1973年、今から48年前のこと。身長167㎝、体重48㎏のガリガリの、まだ幼い顔をした脇屋少年が初めて就職した日が3月24日である。同期で入社したのは15名だったと思う。中卒は脇屋友詞1人のみ。高校を卒業して入ったのが半分くらい、ほかは専門学校を卒業してからの入社だった。
入社の日。赤坂見附駅前の信号を渡ると、ピンクと白の縞模様の『赤坂東急ホテル』があり、外堀通り沿いに虎ノ門方面に向かって歩いて行くと『ホテルニュージャパン』、その横に『ナイトシアターロイヤル赤坂』があり、畠山みどりや欧陽菲菲などの顔がバーンと描かれた大きな看板を見て「都会だな!」と思い、さらに歩き進むと日枝神社にたどり着いた。大きな鳥居のふもとの桜は七分、八分咲きだったと思う。
そのすぐ傍に『山王飯店』があり、オーナーは読売巨人軍の王貞治選手の後援会長でもあった。とても大きな店で、結婚式は4、500名、レストランは150名ぐらい入れる規模だった。正面にはライオンの置物が対で鎮座し、中に入って行くと右が宴会場、左がレストラン。レストランの扉を開けると見渡す限り金と赤で、まるで竜宮城のよう。中国映画に出てくる宮廷の晩餐会でもできそうな雰囲気に驚きとめまいがしたのを覚えている。

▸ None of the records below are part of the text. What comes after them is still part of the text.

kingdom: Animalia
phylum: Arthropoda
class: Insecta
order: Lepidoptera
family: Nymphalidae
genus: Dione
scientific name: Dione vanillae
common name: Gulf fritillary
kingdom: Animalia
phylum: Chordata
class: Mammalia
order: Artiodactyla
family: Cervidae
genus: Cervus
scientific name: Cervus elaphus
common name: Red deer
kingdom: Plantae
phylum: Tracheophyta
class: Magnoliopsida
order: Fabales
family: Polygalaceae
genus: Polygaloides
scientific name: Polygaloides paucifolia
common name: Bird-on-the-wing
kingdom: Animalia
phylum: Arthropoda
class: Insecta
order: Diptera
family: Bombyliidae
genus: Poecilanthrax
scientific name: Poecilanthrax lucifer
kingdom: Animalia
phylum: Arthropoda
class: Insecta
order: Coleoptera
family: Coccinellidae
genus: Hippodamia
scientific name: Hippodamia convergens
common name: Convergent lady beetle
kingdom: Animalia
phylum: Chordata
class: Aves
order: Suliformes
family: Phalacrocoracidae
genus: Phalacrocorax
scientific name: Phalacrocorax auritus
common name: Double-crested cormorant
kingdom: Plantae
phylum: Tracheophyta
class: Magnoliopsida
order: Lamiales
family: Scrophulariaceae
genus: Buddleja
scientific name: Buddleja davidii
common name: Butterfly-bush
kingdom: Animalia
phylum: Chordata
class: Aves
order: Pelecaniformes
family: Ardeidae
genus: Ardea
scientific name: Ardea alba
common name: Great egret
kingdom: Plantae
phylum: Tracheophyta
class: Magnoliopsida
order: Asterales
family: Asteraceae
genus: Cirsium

僕は何も知らずに中国料理の調理場にポンと放り込まれ、寮生活というのを始めた。麻布十番の公園のすぐ横にある寮で、実家からは紙箪笥、ファンシーケースと布団が送られてきた。優しい先輩が多く、「困ったことがあったら何でも言いなさい」と、大人が子供を出迎えるように接してくれたことが、つい昨日のように蘇ってくるから不思議である。それが1973年3月の思い出である。長い1週間が過ぎ、同期の新入社員が勢揃いしたのは4月1日だった。
さて、15歳の少年は寮生活を2日、3日と過ごし、何が嬉しいかというとご飯がいっぱい食べられること。おかずもいっぱい食べられる。ただ、見習いは常に先輩の間で立ったまま賄いを食べる。これは嬉しくなかった(笑)。
新入りの僕の仕事は鍋洗い。毎日毎日鍋を洗う。最初の優しい先輩はどこへ行ったの!? 1カ月も過ぎると優しさはほとんど消え、「鍋の回りをよく擦れ!」「白い料理が全部黒くなるんだ!」と怒られたことが、鍋のこびりつきのように頭にこびりついている。上海料理は煮込みものが多い。煮込み料理は煮汁を強火でブワーッと煽り、煽ることでとろみが香り、それが上海料理の醍醐味である。だが、僕にとっては醍醐味どころか大迷惑である。とろみがこびりついた鍋を毎日何千枚と洗わなくてはならない。日本料理やフランス料理と違い、炒め物(白い料理)、スープから煮込みまでひとつの鍋ですべてを作るのが中国料理の技である。急いで洗うと煮込みのとろみでついたこびりつきが落としきれない。その鍋を火にかけると墨のようなものがスープに浮かんでくる…。そして先輩の怒声が飛んでくる…。
長い長い修業のスタート、いよいよ先輩のかわいがり(笑)が始まるのである。